Es ist noch dunkel, als sich gegen vier Uhr am Samstagmorgen des 1. Juni die Wallfahrer am Pfarrheim in Sendelbach versammeln. Lohr schläft noch, während sich der Platz zügig mit Menschen füllt, die von hier aus zu Fuß den Kreuzberg in der Rhön erreichen möchten. Für die 65 Pilger bedeutet das, 80 Kilometer in zwei Tagen zu bewältigen. Eine anspruchsvolle Aufgabe.
Der Sendelbacher Pfarrvikar Ignace Matensi erteilt einen Reisesegen an die Gruppe. Jeder Teilnehmer erhält ein Wallfahrtskreuz bevor sich der Zug in Bewegung setzt. Das geschmückte Pilgerkreuz wird vorneweg getragen. Gebete und Gesänge, durch Lautsprecher weithin hörbar, begleiten den Zug, der sofort mit flinker Geschwindigkeit Richtung Gemünden aufbricht.

» AUFGABENSTELLUNG
Setzen Sie den Lesetext über die Fußwallfahrt von Sendelbach zum Kreuzberg im Anschluss an seinen letzten Satz fort. Für die Bearbeitung werden die Zeilen nicht benötigt.

» BEREITGESTELLTE ZEILEN

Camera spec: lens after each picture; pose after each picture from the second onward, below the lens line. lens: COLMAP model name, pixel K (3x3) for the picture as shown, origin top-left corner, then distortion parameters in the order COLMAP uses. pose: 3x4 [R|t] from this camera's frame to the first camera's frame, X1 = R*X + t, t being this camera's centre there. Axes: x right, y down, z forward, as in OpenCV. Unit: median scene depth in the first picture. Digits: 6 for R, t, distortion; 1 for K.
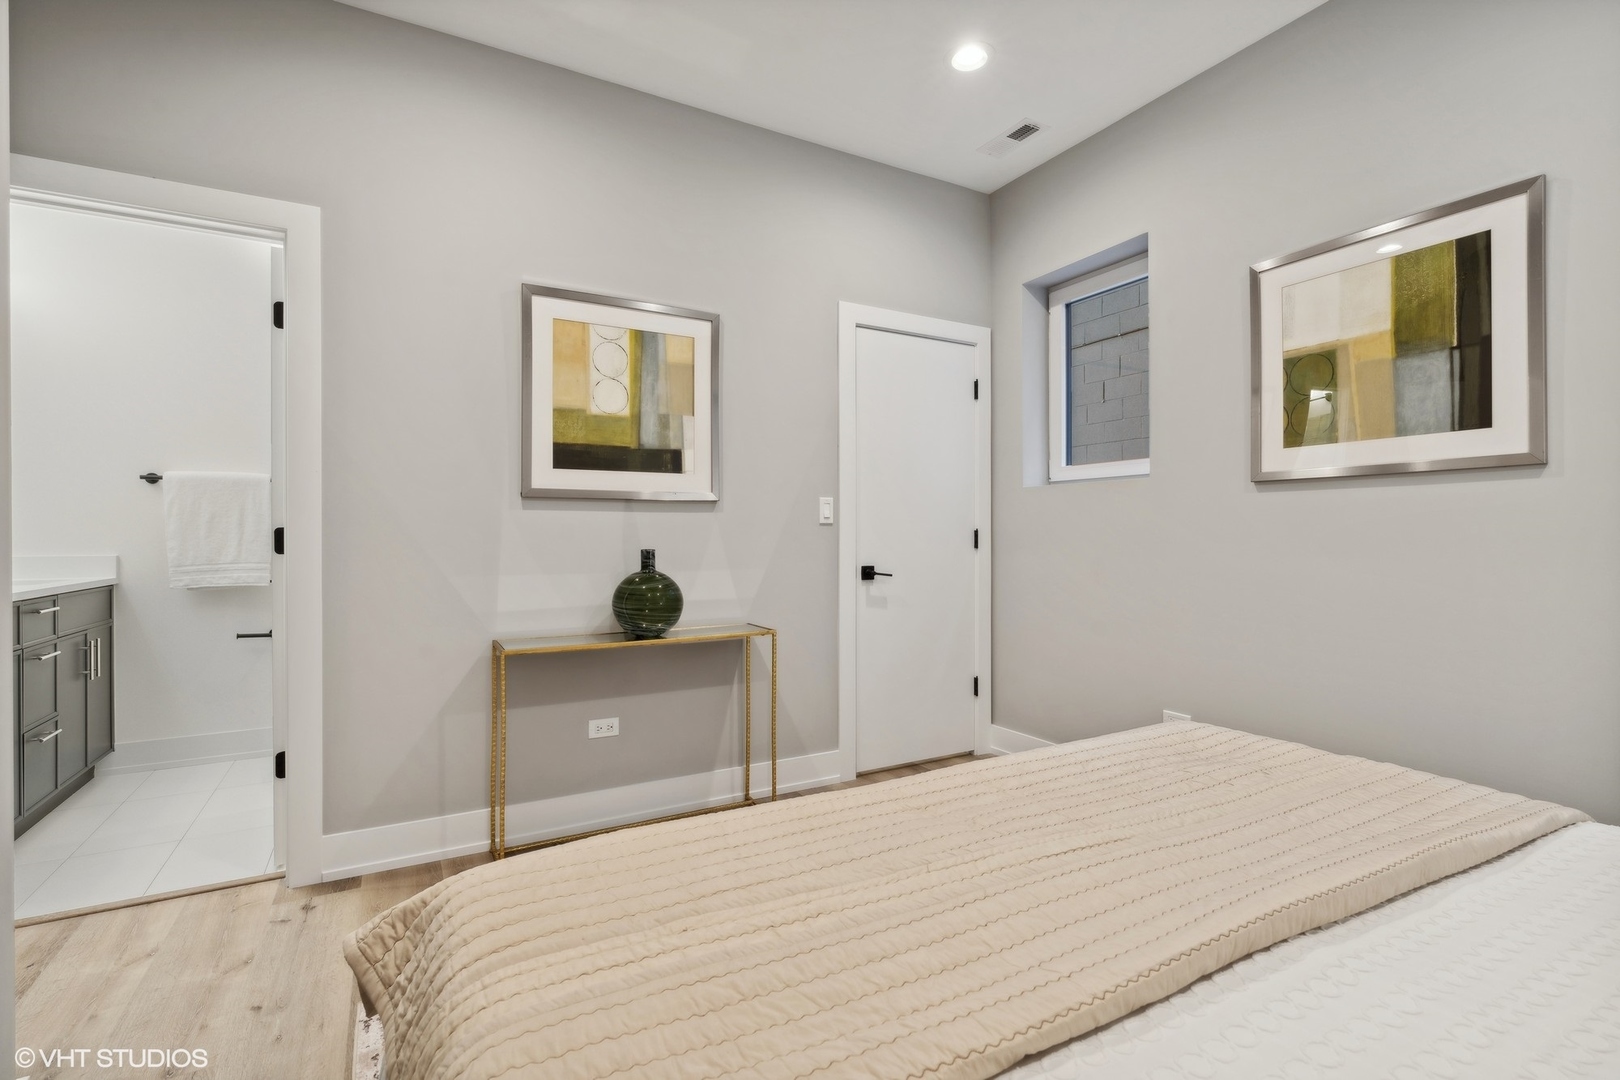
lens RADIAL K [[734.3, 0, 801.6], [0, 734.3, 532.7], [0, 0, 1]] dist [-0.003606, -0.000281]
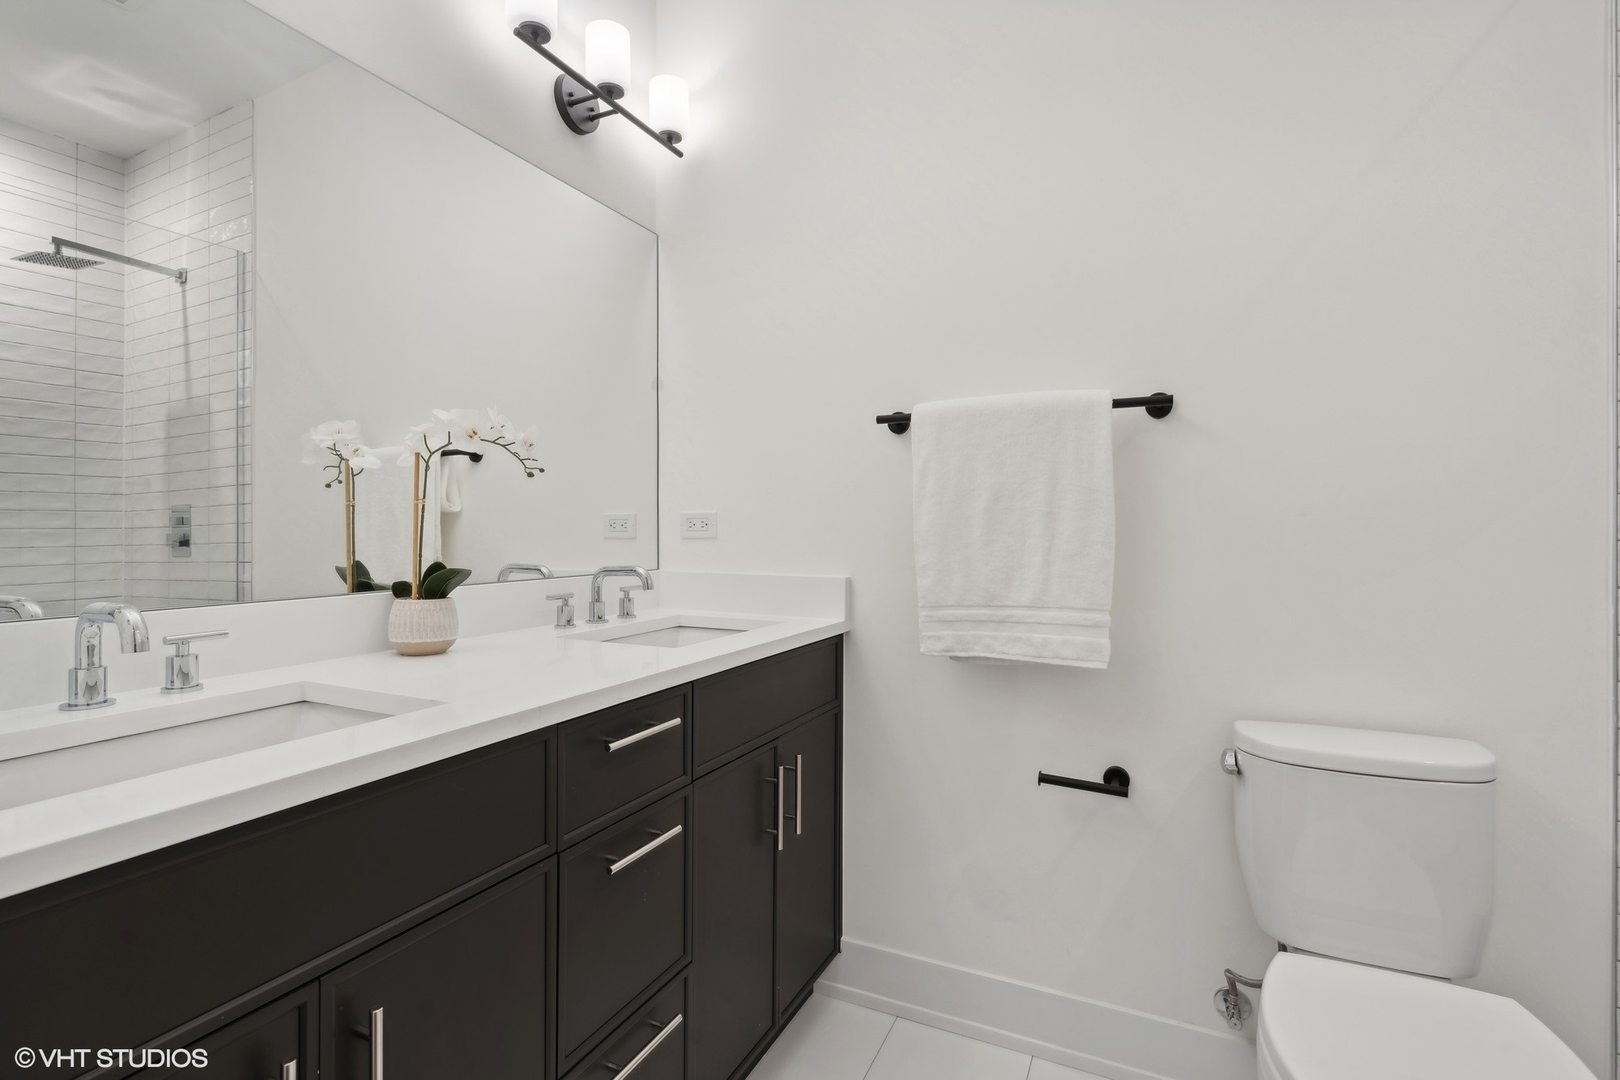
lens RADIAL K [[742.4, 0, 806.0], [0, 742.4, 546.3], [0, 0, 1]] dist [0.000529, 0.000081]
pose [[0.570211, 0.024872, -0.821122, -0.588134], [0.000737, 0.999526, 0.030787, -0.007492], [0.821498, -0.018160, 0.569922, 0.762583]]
--
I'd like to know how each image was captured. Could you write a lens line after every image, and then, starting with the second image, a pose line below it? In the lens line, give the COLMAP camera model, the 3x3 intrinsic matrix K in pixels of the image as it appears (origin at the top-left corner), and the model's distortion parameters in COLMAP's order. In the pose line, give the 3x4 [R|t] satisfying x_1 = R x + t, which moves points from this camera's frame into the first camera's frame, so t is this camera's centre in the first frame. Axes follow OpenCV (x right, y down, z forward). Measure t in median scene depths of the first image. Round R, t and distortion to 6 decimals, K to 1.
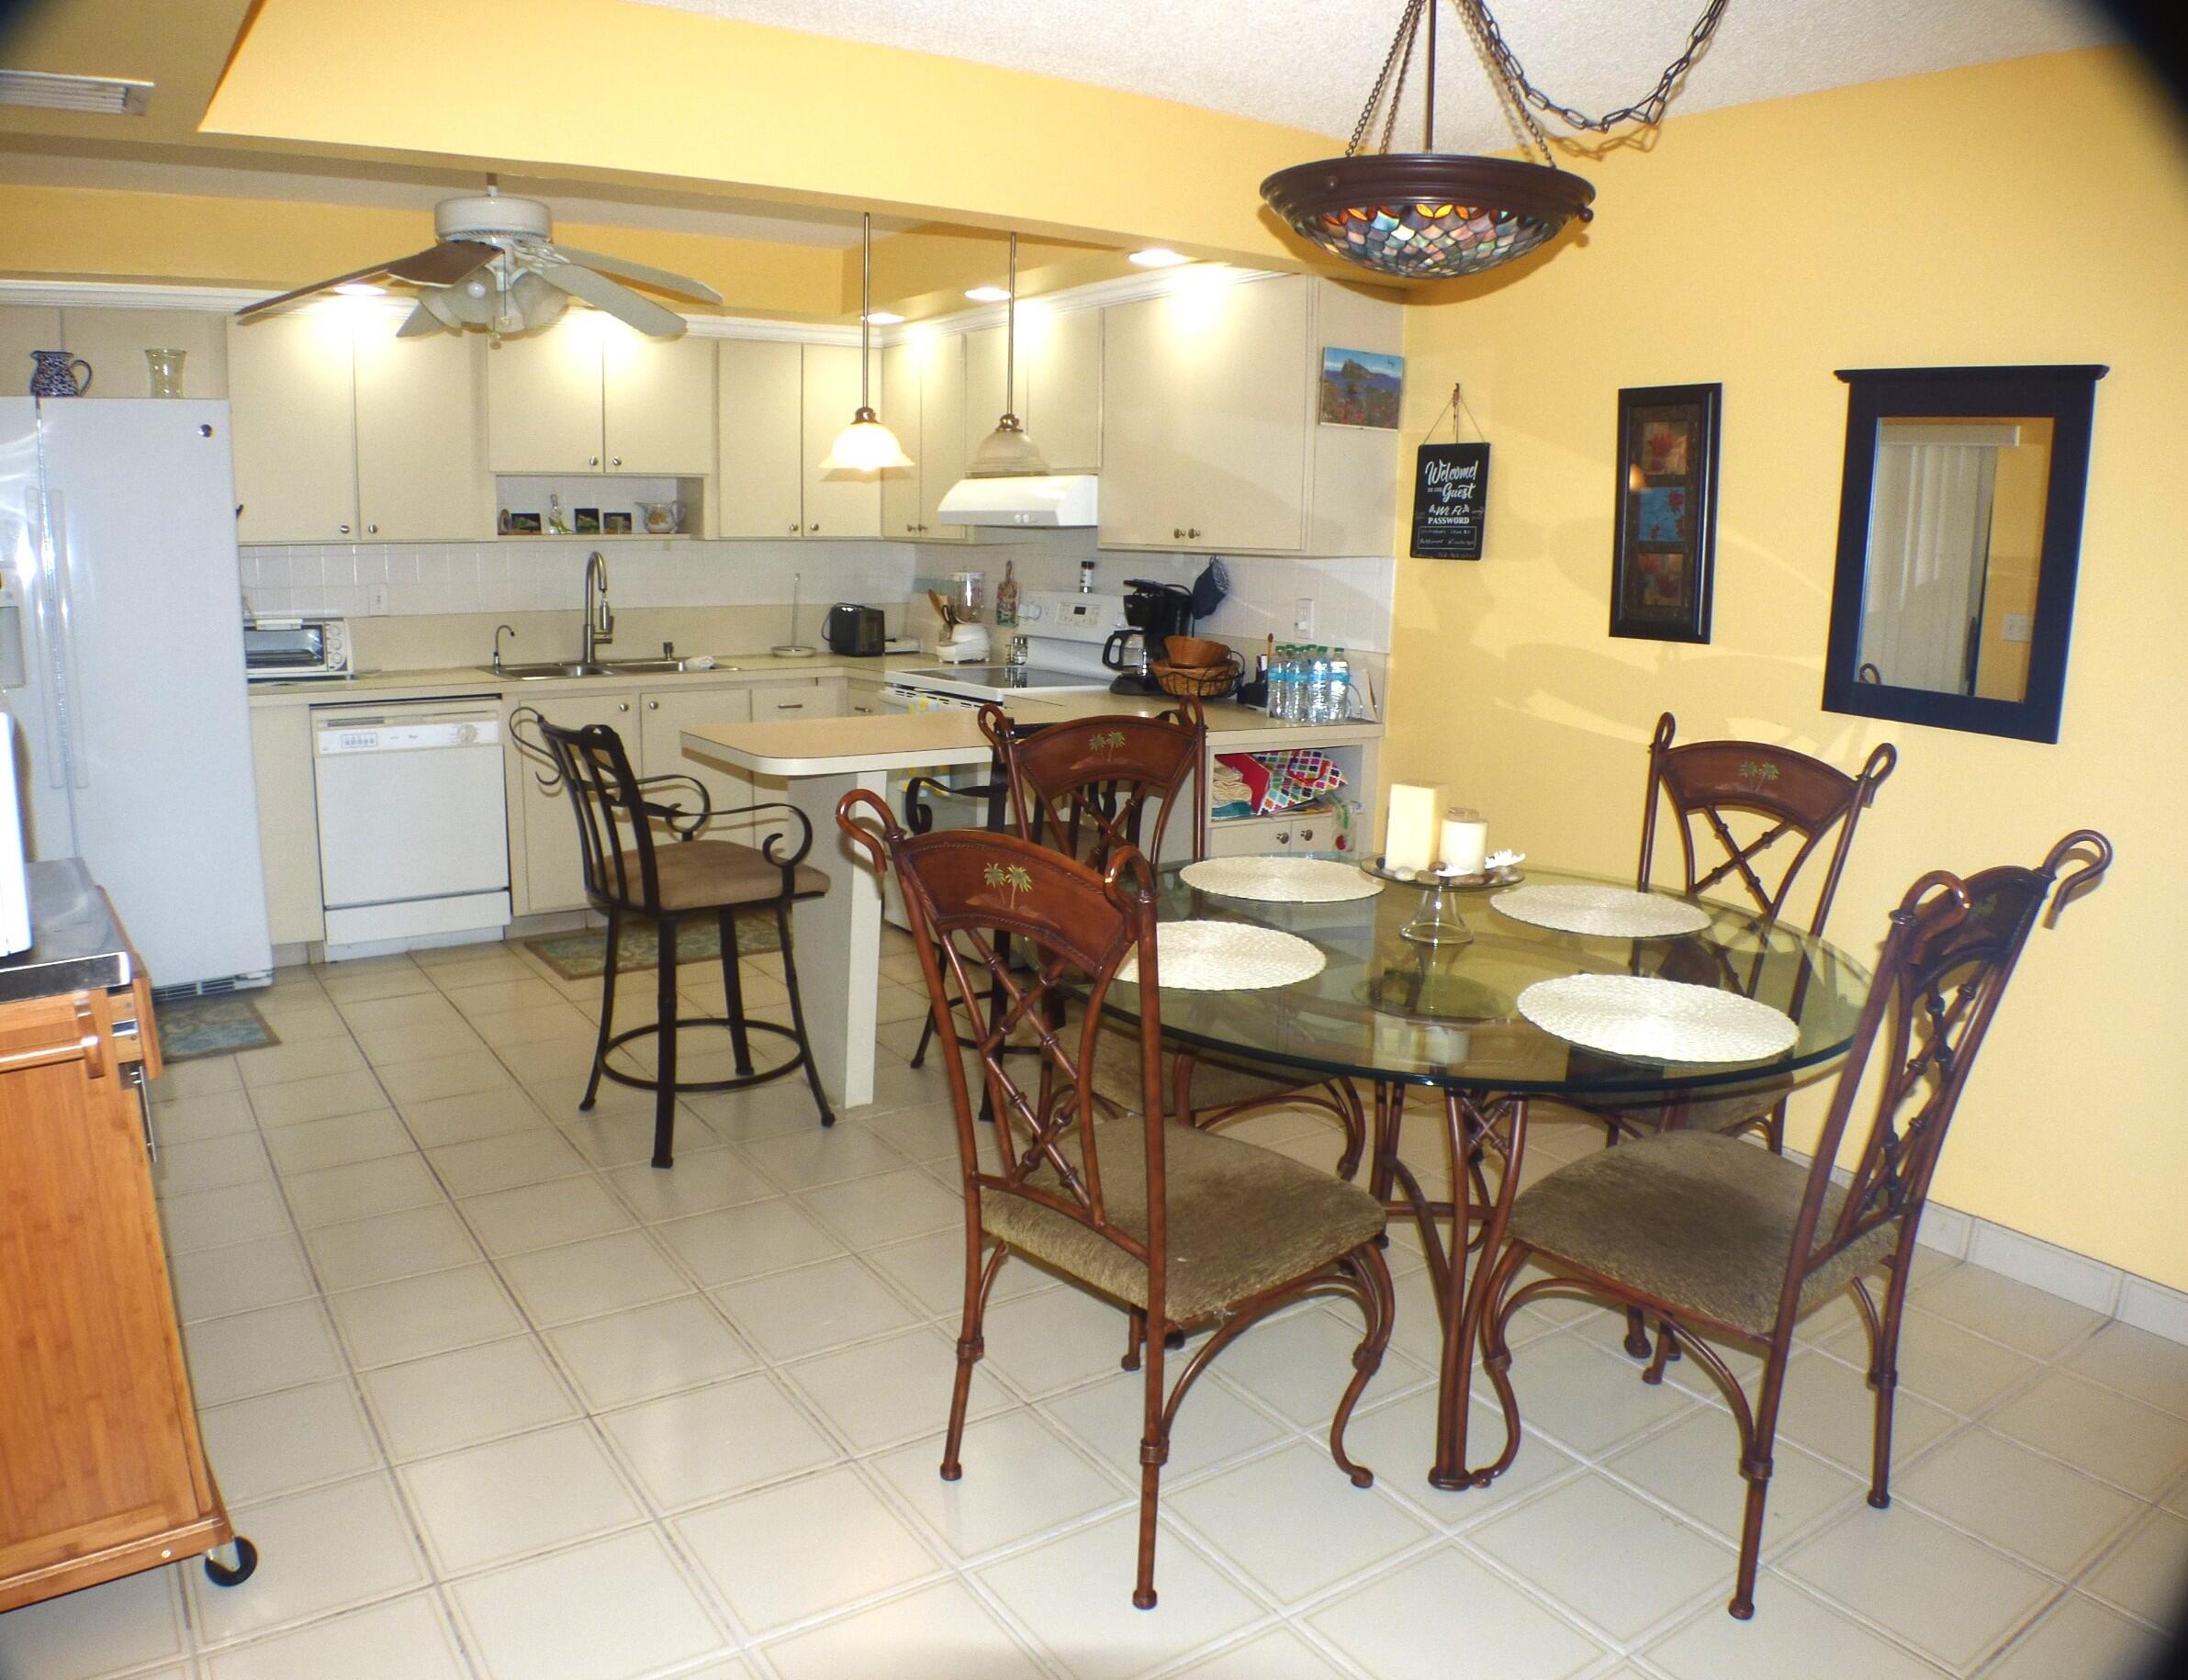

» LÖSUNG
Zeit für Gespräche
Während der zwölf Stunden pro Tag, die gepilgert werden, sei genügend Zeit für Stille und Ruhe, wird den neuen Teilnehmern mitgeteilt. »Lauft am Ende des Pilgerzuges«, lautet die Empfehlung der erfahrenen Wallfahrer. Dort finde sich mehr Zeit für Ruhe, aber auch für Gespräche und Ablenkung.

Viele der Wallfahrer sind schon lange dabei, die Beweggründe könnten unterschiedlicher nicht sein. Claudia Fey lief früher auch am Ende der Gruppe mit, wo sich die »Quatschrunden« befinden, sagt die Sendelbacherin. Die letzten Jahre ist sie lieber ganz vorne mit dabei. Fey bestreitet ihre 14. Wallfahrt und sieht diese als eine »Auszeit vom Alltag«. Als sie 1985 das erste Mal mitlief, absolvierte sie zum ersten Mal überhaupt eine solche Distanz. »Das war anstrengend«, erinnert sich die 55-Jährige, jedoch auch lustig, da viele ihrer Freunde dabei waren. Mittlerweile sieht sie in ihrer Teilnahme auch ein Stück Verantwortung, dass die Tradition der Wallfahrt bestehen bleibt.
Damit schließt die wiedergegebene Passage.